A First Generation College Student’s First Year of College

By Stephanie Cuevas, Sophomore
University of California, Riverside

The transition from high school to college was a rather difficult one for me because no one in my family has ever gone to a four-year university and it was a drastic change in my life. I am very close to my family and moving out was not the easiest thing to do in the beginning.

When classes begun I had so much work and reading to do, and yet I was distracted by thinking about home and my friends. The highest point of my homesickness was spring quarter because my classes were difficult, I was more involved in school, and I got my first work-study job as well.
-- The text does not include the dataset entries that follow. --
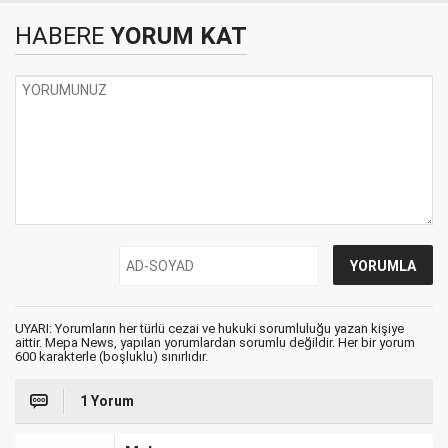
HABERE
YORUM KAT
UYARI: Yorumların her türlü cezai ve hukuki sorumluluğu yazan kişiye
aittir. Mepa News, yapılan yorumlardan sorumlu değildir. Her bir yorum
600 karakterle (boşluklu) sınırlıdır.
1 Yorum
The stress hit me hard that I was ready to go home and just stop everything that I was doing. What kept me going was my mom, literally and metaphorically because I think about how difficult her job is and how she does it everyday to support me and my brothers that it would not be fair to quit when she has never quit on us. She is my motivation to keep going no matter how difficult and stressful it can get.

Moving from Los Angeles to Riverside was a major environment change because it is a lot smaller and has very drastic weather. Riverside is not that far, but living with people other than Latinos is different because I grew up in an all Latino neighborhood so I went through little bit of a culture shock. It was exciting moving and living on my own because I was able to make my own decisions, take care of myself and not worry as much about others. It’s not easy and some people prefer not to leave the place where they grew up, but I encourage and love to motivate others to leave their place of comfort and explore this world. There is so much to do and so many places to visit, but many of my peers do not realize there is more out there than just Boyle Heights itself. When I talk to kids in high school I always tell them that moving out and dorming was one of the best decisions I have ever made. I have met people I would have never met at home, gone to visit new places in California, and have had unforgettable experiences. Going to a university does not just help you academically, but helps you grow personally and mentally as well.
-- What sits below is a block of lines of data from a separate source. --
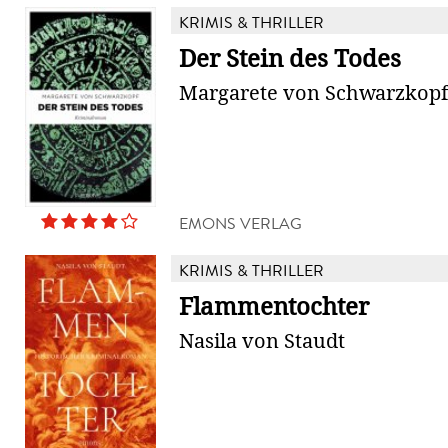
KRIMIS & THRILLER
Der Stein des Todes
Margarete von Schwarzkopf
EMONS VERLAG
KRIMIS & THRILLER
Flammentochter
Nasila von Staudt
I am done with my first year and am ready to start my second year at UC Riverside. I am excited because I will be living in my own apartment with close friends I met at school, I have a work-study tutoring job which I love doing, and am involved with my sorority, with a community service organization, and am a writer for an online magazine. What I do look forward to all the time is giving back to my community and doing volunteer work when I can. I love giving speeches to students because I want to let them know that there is more out there and that you don’t have to become a Hispanic stereotype which is to drop out and either join a gang or get pregnant as a teen. We all choose our paths but there are some paths that are more beneficial than others. Girls Today Women Tomorrow helped me mentally, financially, and most importantly personally. They were always there supporting my decisions and helping me since my junior year in high school. They were able to find scholarships, which meant I was able to get through my first year without loans. I also built friendships with girls and the staff and it made me feel comfortable being able to talk to them about anything freely and not worrying about feeling judged. I am thankful for all I have accomplished so far and will always stay determined to accomplish my goals and achieve all of my dreams."